DESCRIPTION OF THE EMBODIMENTS

A preferred embodiment is given below and combined with the accompanying drawings to more clearly and completely describe the disclosure.

Embodiment 1

As shown in FIG. 1, a prismatic cell 100 includes a shell 10 and multiple jelly rolls 30 disposed within the shell 10. Each jelly roll 30 is stacked along a first direction A. As shown in FIG. 2, the single jelly roll 30 is actually formed by winding a positive electrode sheet 301, a negative electrode sheet 302, and a separator 303. The positive electrode sheet 301 and the negative electrode sheet 302 are led out at one end of the jelly roll 30 through a positive electrode tab 3011 and a negative electrode tab 3021 respectively. To avoid a short circuit between the positive electrode sheet 301 and the negative electrode sheet 302, two separators 303 with relatively large areas covering both sides of the electrode sheets separate the positive electrode sheet 301 and the negative electrode sheet 302. In addition, an ending tape 80 is also disposed on the jelly roll 30. Through the ending tape 80 adhered to a tail end of the separator 303, the tail end of the separator 303 is fixed to an outer peripheral surface of the jelly roll 30.

As shown in FIG. 3 and FIG. 4, along a winding direction B of the jelly roll 30, the outer peripheral surface of the jelly roll 30 includes two plane regions 304 and two corner regions 305 respectively connected to opposite ends of the two plane regions 304. The two corner regions 305 are a first corner region 305a and a second corner region 305b respectively.

For the prismatic cell 100 provided by the disclosure, in order to facilitate the processing and shell insertion of each jelly roll 30, the jelly rolls 30 disposed within the shell 10 are divided into two jelly roll assemblies 20. Each jelly roll assembly 20 includes at least two stacked jelly rolls 30. As shown in FIG. 5 and FIG. 6, the prismatic cell 100 of this embodiment has four jelly rolls 30, which are therefore divided into two jelly roll assemblies 20. Each jelly roll assembly 20 includes two jelly rolls 30 stacked along the first direction A. Two plane regions 304 of each jelly roll 30 are perpendicular to the first direction A. The jelly roll 30 adjacent to the shell 10 along the first direction A in the jelly roll assembly 20 is designated as a first jelly roll 31. The two plane regions 304 of the first jelly roll 31 include a first plane region 304a adjacent to the shell 10. The jelly roll 30 adjacent to another jelly roll assembly 20 in the jelly roll assembly 20 is designated as a second jelly roll 32.
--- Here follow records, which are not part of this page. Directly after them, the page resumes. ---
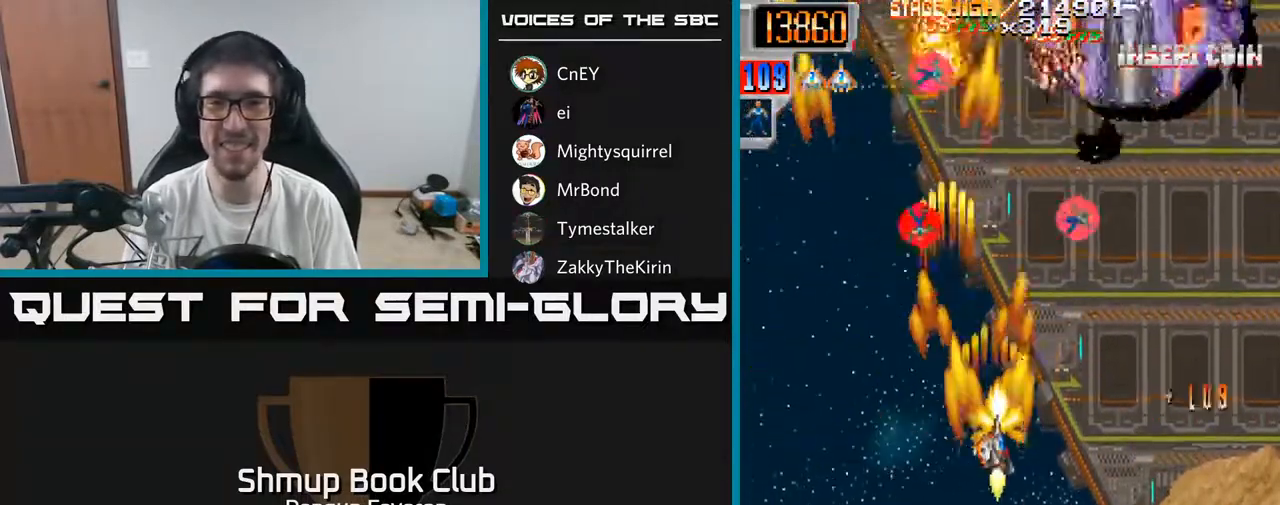
{"buttons": ["A", "DPAD_LEFT"], "left_stick": "center", "right_stick": "center", "events": [[83, "A", "down"], [133, "DPAD_RIGHT", "up"], [200, "DPAD_RIGHT", "down"], [217, "R2", "up"], [433, "DPAD_RIGHT", "up"], [483, "DPAD_LEFT", "down"], [483, "DPAD_UP", "up"]]}
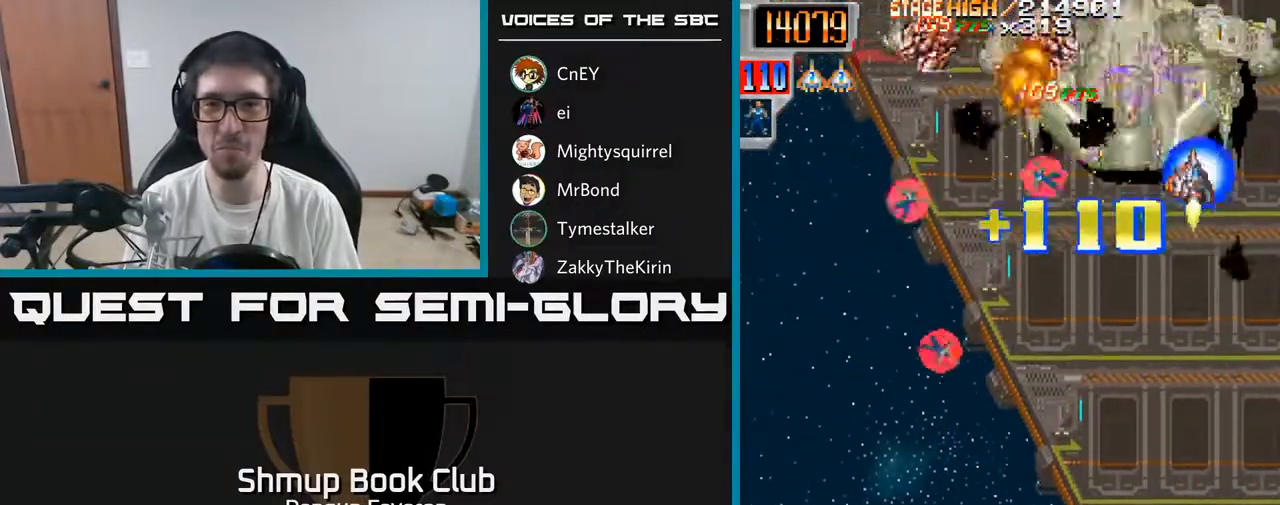
{"buttons": ["R2", "DPAD_DOWN", "DPAD_LEFT"], "left_stick": "center", "right_stick": "center", "events": [[17, "DPAD_DOWN", "down"], [33, "R2", "down"], [83, "DPAD_LEFT", "up"], [100, "A", "up"], [267, "DPAD_LEFT", "down"]]}
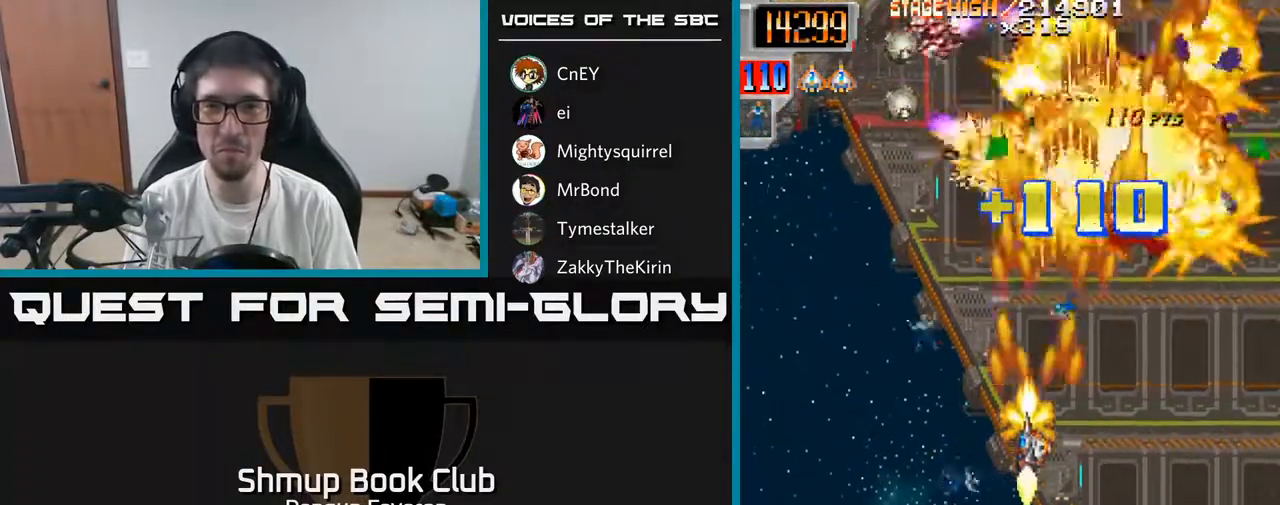
{"buttons": ["R2"], "left_stick": "center", "right_stick": "center", "events": [[50, "DPAD_DOWN", "up"], [117, "DPAD_UP", "down"], [150, "DPAD_LEFT", "up"], [200, "DPAD_RIGHT", "down"], [283, "DPAD_UP", "up"], [483, "DPAD_RIGHT", "up"]]}
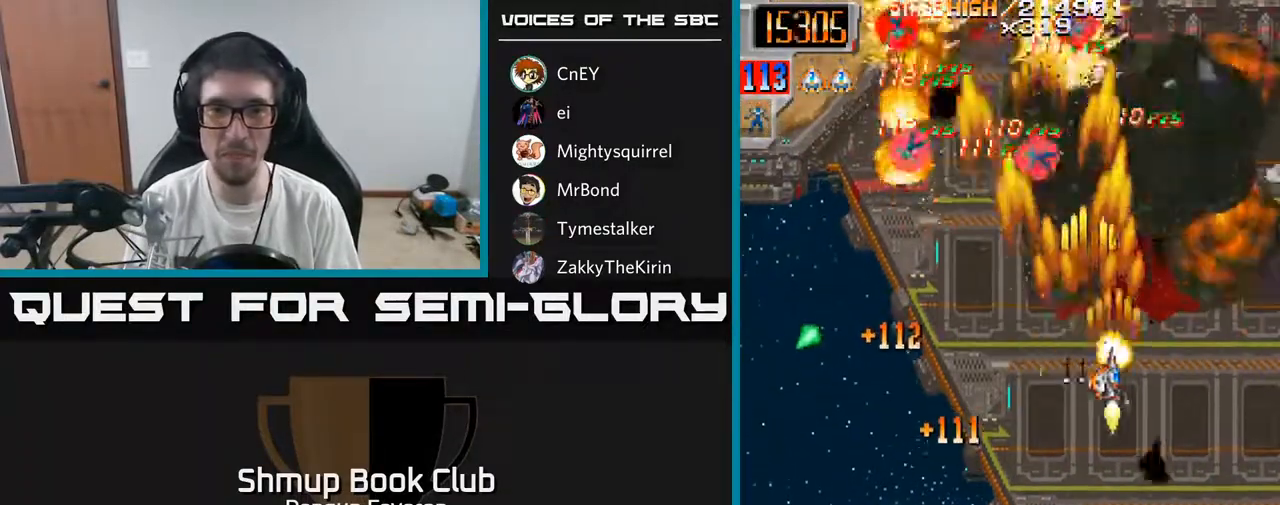
{"buttons": ["R2", "DPAD_DOWN", "DPAD_RIGHT"], "left_stick": "center", "right_stick": "center", "events": [[17, "DPAD_LEFT", "down"], [17, "DPAD_UP", "down"], [383, "DPAD_UP", "up"], [467, "DPAD_DOWN", "down"], [467, "DPAD_LEFT", "up"], [500, "DPAD_RIGHT", "down"]]}
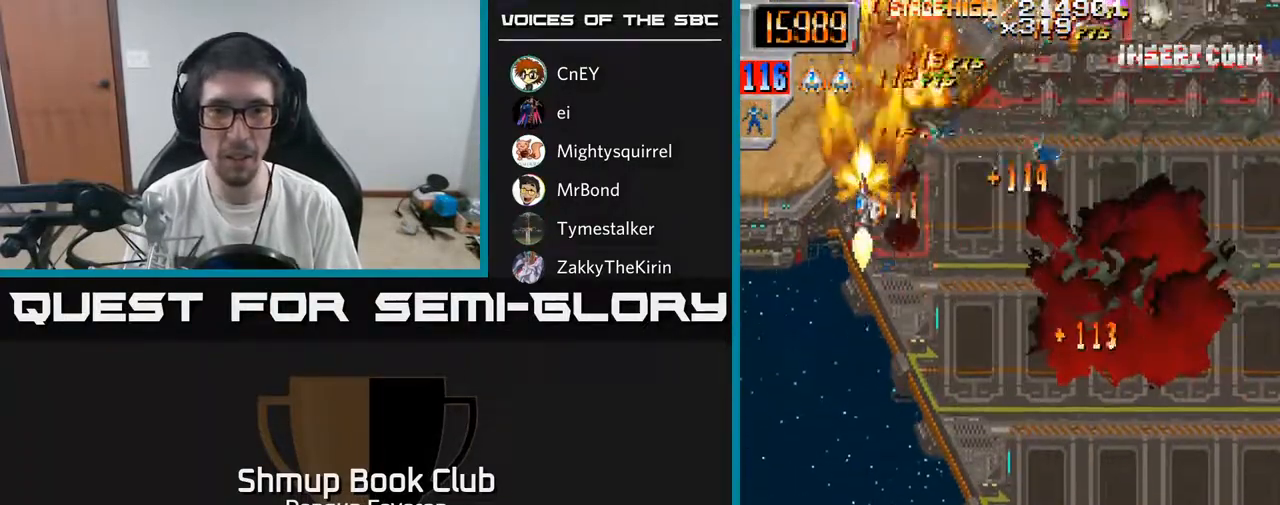
{"buttons": ["R2", "DPAD_LEFT"], "left_stick": "center", "right_stick": "center", "events": [[83, "DPAD_DOWN", "up"], [250, "DPAD_RIGHT", "up"], [250, "DPAD_UP", "down"], [300, "DPAD_LEFT", "down"], [333, "DPAD_UP", "up"]]}
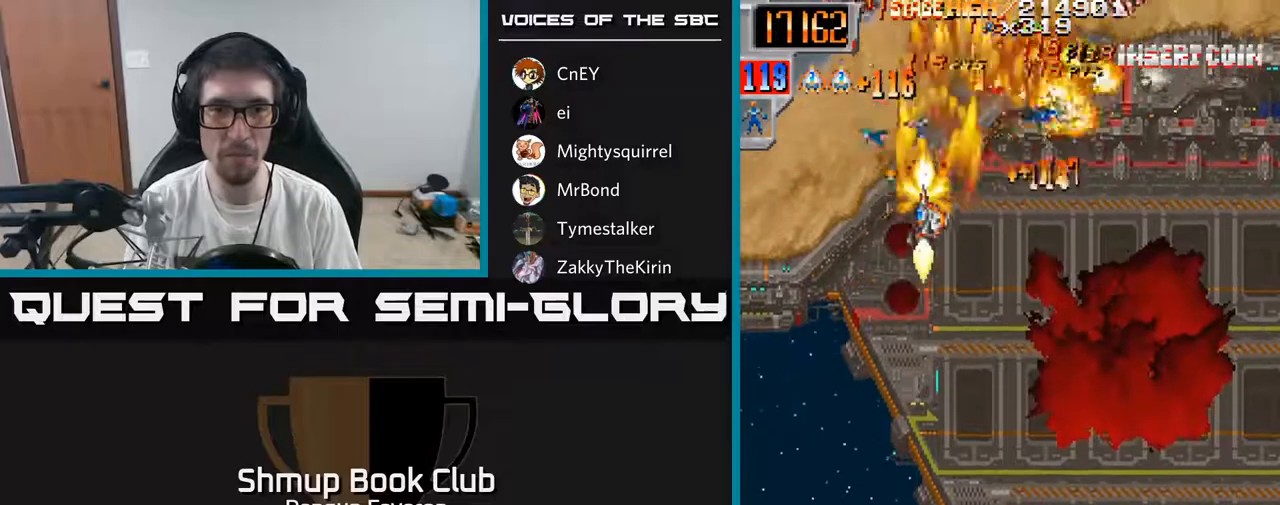
{"buttons": ["R2", "DPAD_LEFT"], "left_stick": "center", "right_stick": "center", "events": [[17, "DPAD_DOWN", "down"], [17, "DPAD_LEFT", "up"], [50, "DPAD_RIGHT", "down"], [133, "DPAD_DOWN", "up"], [367, "DPAD_RIGHT", "up"], [400, "DPAD_LEFT", "down"]]}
As shown in FIG. 5 and FIG. 6, taking the jelly roll assembly 20 located on the upper side in the figures as an example, the jelly roll assembly 20 includes a first insulating tape 40. The first insulating tape 40 covers the first corner region 305a of the second jelly roll 32, and one end of the first insulating tape 40 extends via the first corner region 305a of the first jelly roll 31 to the first plane region 304a.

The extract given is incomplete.